元々は益田郡下呂村三原(現下呂市三原)に発電所を建設する際、建設資材運搬用に建設された索道であったが、住民からの要望により、生活物質の運搬を行なっていた。貨物用索道のため、旅客運搬は行なわれていなかったという。
開業の経緯
[編集]益田郡下呂村三原(現下呂市)の飛騨川(益田川)に発電所が計画されるが、大正時代中期、高山本線は飛騨金山駅までしか開通しておらず、中央本線は開通しているが、北恵那鉄道線、坂川鉄道といった鉄道網もまだなかった。牛馬での運搬しかなく、山岳地帯のため、建設資材運搬は困難とされた。そこで、当時の岐阜県経済界の重鎮武藤嘉門(後の岐阜県知事、衆議院議員)の発起で、中央本線坂下駅と益田郡三原を結ぶ、全長約40kmの索道が計画された。
保有路線
[編集]- 路線:坂下索道駅 - 三原索道駅
- 途中駅・中継所:上鐘、上川原、田瀬、大門、万賀 、小和知、宮地
- 大門、宮地にはモーターを設置
- ワイヤーには約50mおきにフックが取り付けられ、そこに物資を取り付け運搬していたという。
歴史
[編集]- 1921年(大正10年)12月:飛騨索道運輸株式会社設立(資本金50万円 社長池尾芳蔵日本電力社長、常務に武藤嘉門)[1]。
- 1922年(大正11年):飛騨索道開業。
- 1924年(大正13年)3月:日本電力瀬戸発電所(第一)落成。
- 1931年(昭和6年):廃止。

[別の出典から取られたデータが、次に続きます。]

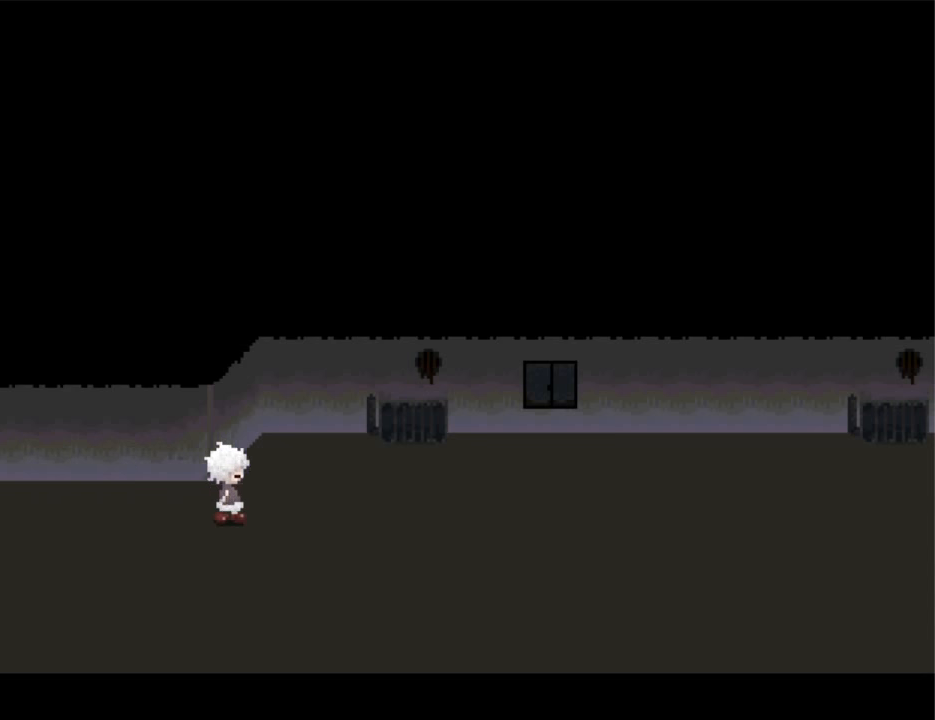
{"keys": ["right"], "events": []}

会社解散。
接続路線
[編集]その他
[編集]- 坂下 - 田瀬は、ほぼ平行して坂川鉄道が開業している。
- 田瀬 - 三原は、未成線の下呂線の予定経路にほぼ平行している。
- 民間物資として、坂下からは、塩、味噌、製糸材料、生活雑貨などが、三原からは、材木、木炭、薪などが運搬された。
脚注
[編集]- ^ 『日本全国諸会社役員録. 第30回』(国立国会図書館デジタルコレクション)
参考文献
[編集]- 『日本の発電所. 中部日本篇』(国立国会図書館デジタル化資料)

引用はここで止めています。